Newly elected Orange County school board member Kathleen "Kat" Gordon found herself in the middle of a full-court press last week as she considered whether to grant a new location to the Parramore charter school.
Mayor Glenda Hood called her to ask for support. Commissioner Daisy Lynum hugged her even though Lynum supported Gordon's opponent in last fall's election. The Sentinel wrote two pro-school editorials. And the city sent its top two lieutenants, Tom Kohler and Richard Levey, to impress upon Orange County School District officials how important the school was for Parramore, which is in Gordon's district.
But all Gordon wanted was proof that the ground on which the school would be built was safe for kids.
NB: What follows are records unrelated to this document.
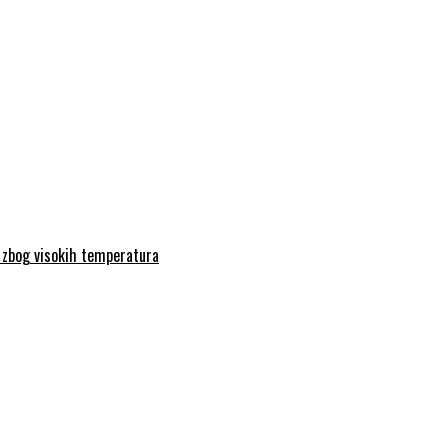
a zbog visokih temperatura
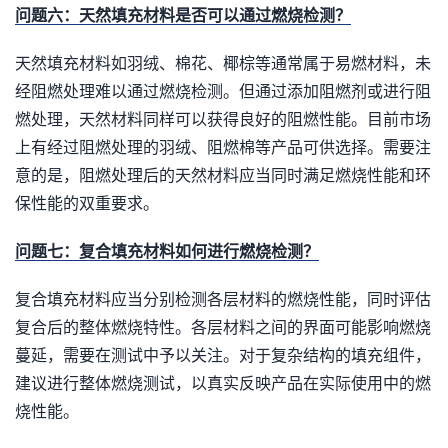
问题六：天然填充材料是否可以通过燃烧检测？
天然填充材料如羽绒、棉花、椰棕等通常属于易燃材料，未
经阻燃处理难以通过燃烧检测。但通过添加阻燃剂或进行阻
燃处理，天然材料同样可以获得良好的阻燃性能。目前市场
上有经过阻燃处理的羽绒、阻燃棉等产品可供选择。需要注
意的是，阻燃处理后的天然材料应当同时满足燃烧性能和环
保性能的双重要求。
问题七：复合填充材料如何进行燃烧检测？
复合填充材料应当分别检测各层材料的燃烧性能，同时评估
复合后的整体燃烧特性。各层材料之间的界面可能影响燃烧
蔓延，需要在测试中予以关注。对于复杂结构的填充组件，
建议进行整体燃烧测试，以真实反映产品在实际使用中的燃
烧性能。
What she got from the city, she said, was a botched job. City leaders had opted not to conduct a soil test even though an environmental report had found traces of cyanide from a coal gasification plant that used to sit near the Livingston Street at Parramore Avenue site.
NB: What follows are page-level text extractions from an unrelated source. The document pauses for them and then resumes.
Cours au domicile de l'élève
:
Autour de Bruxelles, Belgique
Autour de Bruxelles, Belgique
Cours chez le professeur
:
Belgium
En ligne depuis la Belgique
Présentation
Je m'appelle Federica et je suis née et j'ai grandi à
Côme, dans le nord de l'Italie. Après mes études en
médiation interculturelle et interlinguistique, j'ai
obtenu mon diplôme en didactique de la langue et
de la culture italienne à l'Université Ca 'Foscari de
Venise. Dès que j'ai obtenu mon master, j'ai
"How dare the city of Orlando not be concerned about the children and be concerned about the incurred cost associated with the soil," Gordon scolded at the May 17 school board meeting.
With Gordon leading the way, board members voted 6-1 to tentatively approve the site -- but only if the soil tests negative for carcinogens.
The lone dissenting vote, Bert Carrier, said he wanted tests done before he approved the site and was worried that a decade-old report was outdated. "My question is, if the report was done 10 years ago, what has the cyanide done since then? Has it leached toward the surface?"
Orlando officials say that's not possible. The cyanide can only leach downward, which wouldn't interfere with construction or the children's playground.
But school critics howled after learning that Public Works Deputy Director Tom Lothrop had asked Universal Environmental Services to omit recommendations in its report. Lothrop said he asked to remove the recommendations because they discussed groundwater problems 20 feet below the surface.
"My reputation is on the line, too," Lothrop said.
After the meeting, Lothrop said he wasn't trying to fast-track school construction, which must be approved for occupancy by July 14. Nor was he compromising the integrity of Universal executives, he said.
"If they felt I was asking them to do something wrong they'd say, ‘sorry, we can't take this job," Lothrop says. "I don't know too many [companies] that would."
Even so, school board members decided to bill the city for a soil test, which will cost an estimated $10,000.
By the end of the meeting, city leaders were oblivious to Gordon. They passed her without so much as nodding. Gordon, though, was animated, calling out to officials as they left. "All the city people just trot on by," she smiled.